Mandibular Metastasis in Neuroblastoma in a 3 Year-Old Child: A Case Report

Introduction

The neuroblastoma (NB) is the most frequent pediatric solid tumor metastatic in 50% at the time of the diagnosis. However, the occurrence of metastases within the mandible, one of the facial bones, remains a relatively infrequent phenomenon, with only a handful of documented instances in the medical literature. In this report we discuss the radiological features of the case of a 3 years old child with mandibular metastatic neuroblastoma. We aim to expand our understanding of the less-common trajectory that neuroblastoma can take, emphasizing its infrequent involvement within the mandible.

→ **EXCERPTED DATA**:

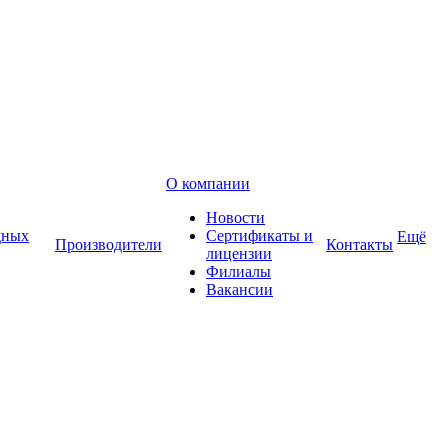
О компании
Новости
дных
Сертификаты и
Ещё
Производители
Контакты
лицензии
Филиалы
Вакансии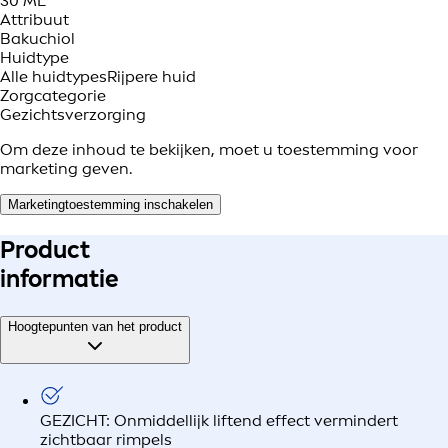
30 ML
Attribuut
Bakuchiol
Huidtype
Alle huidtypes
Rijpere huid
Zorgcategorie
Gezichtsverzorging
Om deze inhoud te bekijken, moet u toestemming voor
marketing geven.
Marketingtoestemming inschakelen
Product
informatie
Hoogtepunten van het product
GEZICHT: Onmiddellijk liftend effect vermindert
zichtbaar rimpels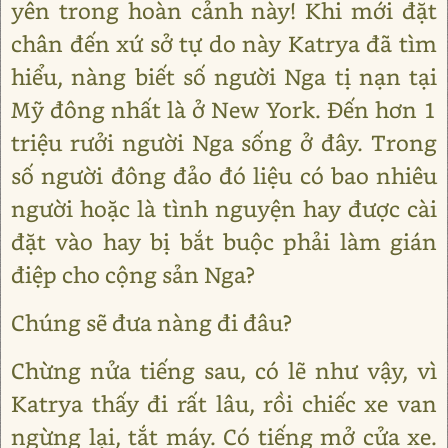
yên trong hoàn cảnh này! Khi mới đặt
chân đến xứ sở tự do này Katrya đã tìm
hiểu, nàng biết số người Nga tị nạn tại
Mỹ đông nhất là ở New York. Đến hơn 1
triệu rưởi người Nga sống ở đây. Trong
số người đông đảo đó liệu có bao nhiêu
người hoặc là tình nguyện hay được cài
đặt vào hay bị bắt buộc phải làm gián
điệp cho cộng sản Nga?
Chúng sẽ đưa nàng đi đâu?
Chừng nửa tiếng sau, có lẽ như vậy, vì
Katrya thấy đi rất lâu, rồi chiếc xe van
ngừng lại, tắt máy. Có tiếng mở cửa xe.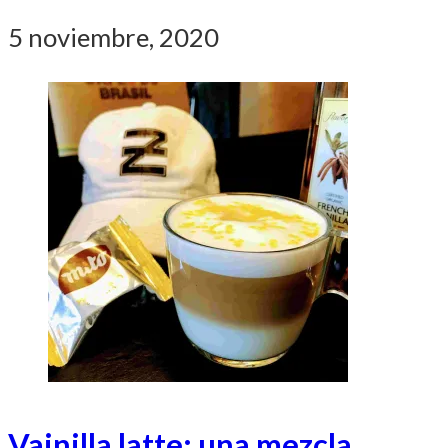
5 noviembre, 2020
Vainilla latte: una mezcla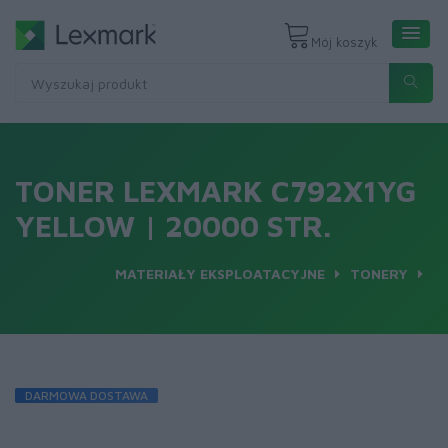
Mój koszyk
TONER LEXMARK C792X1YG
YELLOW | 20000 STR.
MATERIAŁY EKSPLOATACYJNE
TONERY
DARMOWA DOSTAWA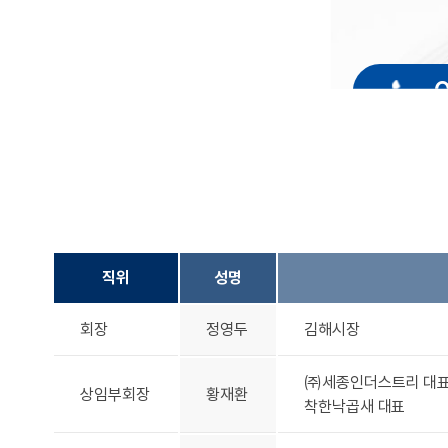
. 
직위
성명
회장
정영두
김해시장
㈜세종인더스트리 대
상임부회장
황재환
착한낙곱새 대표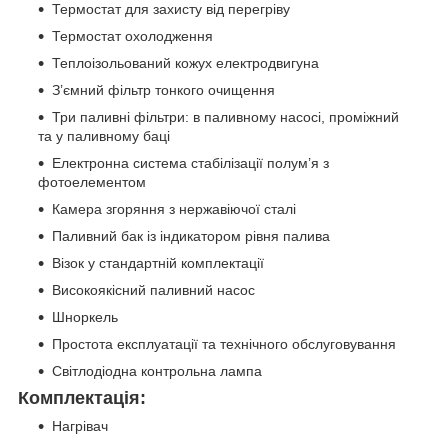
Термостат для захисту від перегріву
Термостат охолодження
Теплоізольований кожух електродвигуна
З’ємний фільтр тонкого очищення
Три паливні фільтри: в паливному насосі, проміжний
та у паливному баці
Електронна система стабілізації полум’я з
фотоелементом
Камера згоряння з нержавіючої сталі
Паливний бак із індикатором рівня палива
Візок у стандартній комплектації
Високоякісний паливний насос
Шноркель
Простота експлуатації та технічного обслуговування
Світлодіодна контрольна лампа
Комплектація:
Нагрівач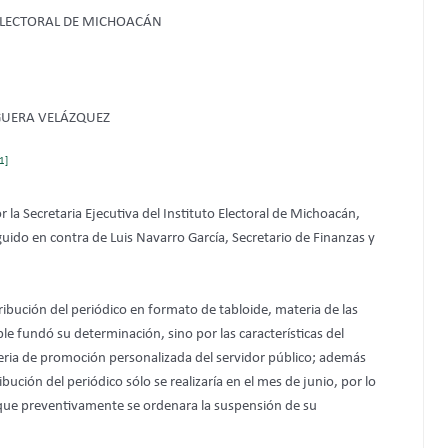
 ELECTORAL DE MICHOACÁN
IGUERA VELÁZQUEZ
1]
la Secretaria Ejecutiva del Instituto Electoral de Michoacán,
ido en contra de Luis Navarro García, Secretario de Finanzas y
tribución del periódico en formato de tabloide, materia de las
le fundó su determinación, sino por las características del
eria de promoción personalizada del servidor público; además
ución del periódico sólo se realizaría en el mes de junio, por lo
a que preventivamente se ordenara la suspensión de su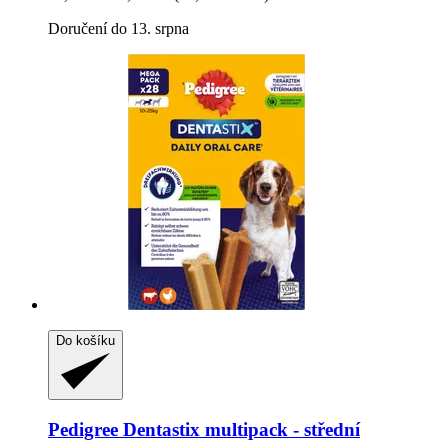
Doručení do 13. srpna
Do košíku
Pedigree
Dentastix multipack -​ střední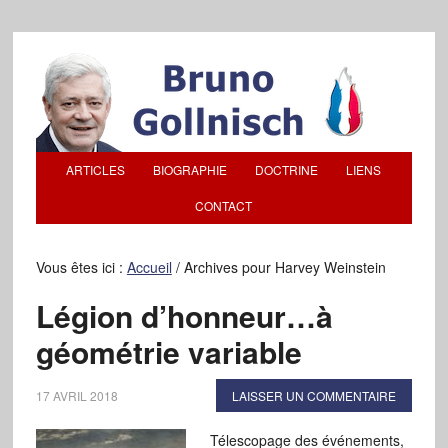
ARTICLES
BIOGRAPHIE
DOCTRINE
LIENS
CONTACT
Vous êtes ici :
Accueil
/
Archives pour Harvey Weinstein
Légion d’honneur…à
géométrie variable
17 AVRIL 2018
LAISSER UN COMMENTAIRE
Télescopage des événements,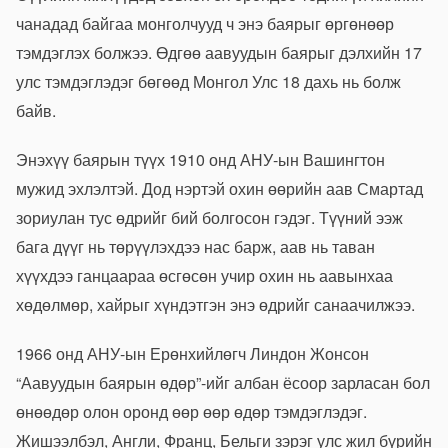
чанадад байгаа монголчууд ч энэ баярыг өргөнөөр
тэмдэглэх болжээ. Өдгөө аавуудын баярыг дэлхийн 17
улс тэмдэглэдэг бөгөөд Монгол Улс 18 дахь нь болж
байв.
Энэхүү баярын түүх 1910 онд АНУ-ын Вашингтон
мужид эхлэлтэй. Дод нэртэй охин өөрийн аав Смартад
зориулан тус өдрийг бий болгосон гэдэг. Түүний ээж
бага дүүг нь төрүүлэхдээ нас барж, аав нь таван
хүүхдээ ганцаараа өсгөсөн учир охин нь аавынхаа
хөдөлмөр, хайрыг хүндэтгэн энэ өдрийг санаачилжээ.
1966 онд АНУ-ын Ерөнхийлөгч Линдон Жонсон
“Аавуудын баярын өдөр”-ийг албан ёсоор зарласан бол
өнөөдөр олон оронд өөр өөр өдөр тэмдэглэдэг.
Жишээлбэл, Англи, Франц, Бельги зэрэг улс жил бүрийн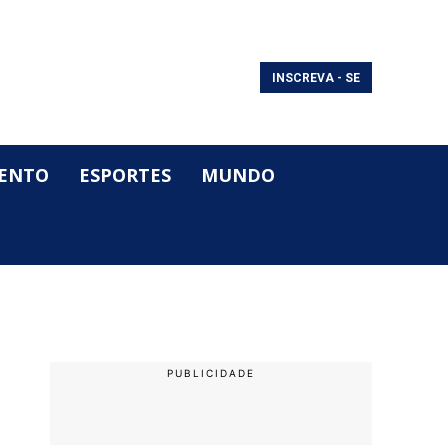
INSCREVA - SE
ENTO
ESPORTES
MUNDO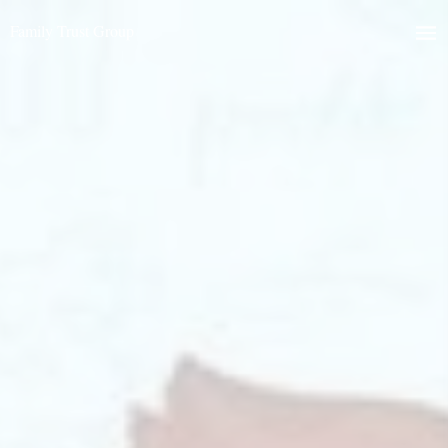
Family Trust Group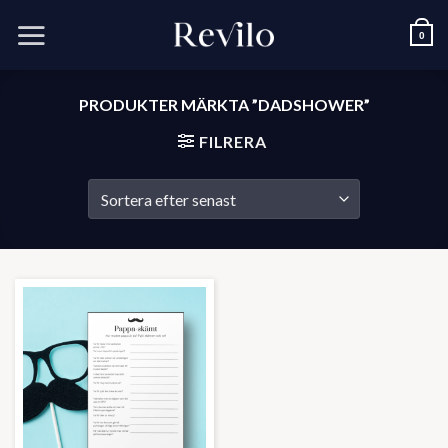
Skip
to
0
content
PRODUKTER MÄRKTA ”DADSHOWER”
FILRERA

→ **LIST OF TASKS**:
• A. Using the neuroblastoma case report, say whether each statement agrees with it, answering yes or no and quoting the words that decide it: (i) neuroblastoma has already spread in about half of cases when it is diagnosed; (ii) the report says mandibular metastases are well documented in the medical literature; (iii) the report discusses the radiological features of the child's case.
• B. List every phrase in the introduction of the neuroblastoma case report that presents neuroblastoma's spread to the mandible as uncommon.

→ **TASK SOLUTIONS**:
• A.
(i) Yes: "metastatic in 50% at the time of the diagnosis"
(ii) No: "with only a handful of documented instances in the medical literature"
(iii) Yes: "we discuss the radiological features of the case of a 3 years old child with mandibular metastatic neuroblastoma"

• B.
- "a relatively infrequent phenomenon"
- "only a handful of documented instances in the medical literature"
- "the less-common trajectory that neuroblastoma can take"
- "its infrequent involvement within the mandible"